= Action item =
Each line in the records below, from the one that contains "Пользовательское соглашение" to the one that contains "Oktober 2019", should be reproduced exactly, the first and last included.

----

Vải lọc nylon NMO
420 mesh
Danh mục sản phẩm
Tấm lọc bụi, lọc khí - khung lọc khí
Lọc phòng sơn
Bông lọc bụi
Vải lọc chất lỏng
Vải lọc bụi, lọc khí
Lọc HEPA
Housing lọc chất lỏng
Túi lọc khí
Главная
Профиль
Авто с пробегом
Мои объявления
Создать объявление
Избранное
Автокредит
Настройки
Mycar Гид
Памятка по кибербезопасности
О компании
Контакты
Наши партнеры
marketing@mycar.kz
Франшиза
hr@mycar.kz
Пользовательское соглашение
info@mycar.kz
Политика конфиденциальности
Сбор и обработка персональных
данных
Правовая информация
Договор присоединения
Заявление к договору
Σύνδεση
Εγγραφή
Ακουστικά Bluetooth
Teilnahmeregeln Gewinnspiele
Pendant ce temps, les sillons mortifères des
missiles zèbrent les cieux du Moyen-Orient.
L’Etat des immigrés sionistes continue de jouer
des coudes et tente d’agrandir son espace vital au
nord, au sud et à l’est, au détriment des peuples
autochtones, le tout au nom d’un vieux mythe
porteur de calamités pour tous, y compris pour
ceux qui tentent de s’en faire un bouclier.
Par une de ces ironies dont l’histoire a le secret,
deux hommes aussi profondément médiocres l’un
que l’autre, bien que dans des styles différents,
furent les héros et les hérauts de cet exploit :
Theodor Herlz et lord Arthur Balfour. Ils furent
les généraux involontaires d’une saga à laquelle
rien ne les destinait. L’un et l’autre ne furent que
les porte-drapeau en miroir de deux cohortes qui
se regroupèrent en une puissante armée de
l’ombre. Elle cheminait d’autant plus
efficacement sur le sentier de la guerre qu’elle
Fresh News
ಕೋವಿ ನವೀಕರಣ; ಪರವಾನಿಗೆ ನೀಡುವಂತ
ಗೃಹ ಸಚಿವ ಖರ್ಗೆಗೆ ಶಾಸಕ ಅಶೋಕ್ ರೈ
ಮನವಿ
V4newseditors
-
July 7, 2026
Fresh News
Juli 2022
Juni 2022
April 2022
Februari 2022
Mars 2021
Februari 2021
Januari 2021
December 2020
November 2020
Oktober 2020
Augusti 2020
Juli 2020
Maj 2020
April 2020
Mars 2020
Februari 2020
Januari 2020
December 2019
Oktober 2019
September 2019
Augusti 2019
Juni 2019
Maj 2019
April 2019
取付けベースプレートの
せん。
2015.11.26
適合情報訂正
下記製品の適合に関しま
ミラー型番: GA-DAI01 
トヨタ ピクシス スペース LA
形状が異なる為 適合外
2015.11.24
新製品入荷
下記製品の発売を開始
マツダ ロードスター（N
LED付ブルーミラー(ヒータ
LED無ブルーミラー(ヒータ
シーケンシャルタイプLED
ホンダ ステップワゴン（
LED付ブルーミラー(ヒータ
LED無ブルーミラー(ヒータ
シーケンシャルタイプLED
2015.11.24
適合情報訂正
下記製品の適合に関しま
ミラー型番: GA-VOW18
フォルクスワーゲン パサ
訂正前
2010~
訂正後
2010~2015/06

----

= Final answer =
Пользовательское соглашение
info@mycar.kz
Политика конфиденциальности
Сбор и обработка персональных
данных
Правовая информация
Договор присоединения
Заявление к договору
Σύνδεση
Εγγραφή
Ακουστικά Bluetooth
Teilnahmeregeln Gewinnspiele
Pendant ce temps, les sillons mortifères des
missiles zèbrent les cieux du Moyen-Orient.
L’Etat des immigrés sionistes continue de jouer
des coudes et tente d’agrandir son espace vital au
nord, au sud et à l’est, au détriment des peuples
autochtones, le tout au nom d’un vieux mythe
porteur de calamités pour tous, y compris pour
ceux qui tentent de s’en faire un bouclier.
Par une de ces ironies dont l’histoire a le secret,
deux hommes aussi profondément médiocres l’un
que l’autre, bien que dans des styles différents,
furent les héros et les hérauts de cet exploit :
Theodor Herlz et lord Arthur Balfour. Ils furent
les généraux involontaires d’une saga à laquelle
rien ne les destinait. L’un et l’autre ne furent que
les porte-drapeau en miroir de deux cohortes qui
se regroupèrent en une puissante armée de
l’ombre. Elle cheminait d’autant plus
efficacement sur le sentier de la guerre qu’elle
Fresh News
ಕೋವಿ ನವೀಕರಣ; ಪರವಾನಿಗೆ ನೀಡುವಂತ
ಗೃಹ ಸಚಿವ ಖರ್ಗೆಗೆ ಶಾಸಕ ಅಶೋಕ್ ರೈ
ಮನವಿ
V4newseditors
-
July 7, 2026
Fresh News
Juli 2022
Juni 2022
April 2022
Februari 2022
Mars 2021
Februari 2021
Januari 2021
December 2020
November 2020
Oktober 2020
Augusti 2020
Juli 2020
Maj 2020
April 2020
Mars 2020
Februari 2020
Januari 2020
December 2019
Oktober 2019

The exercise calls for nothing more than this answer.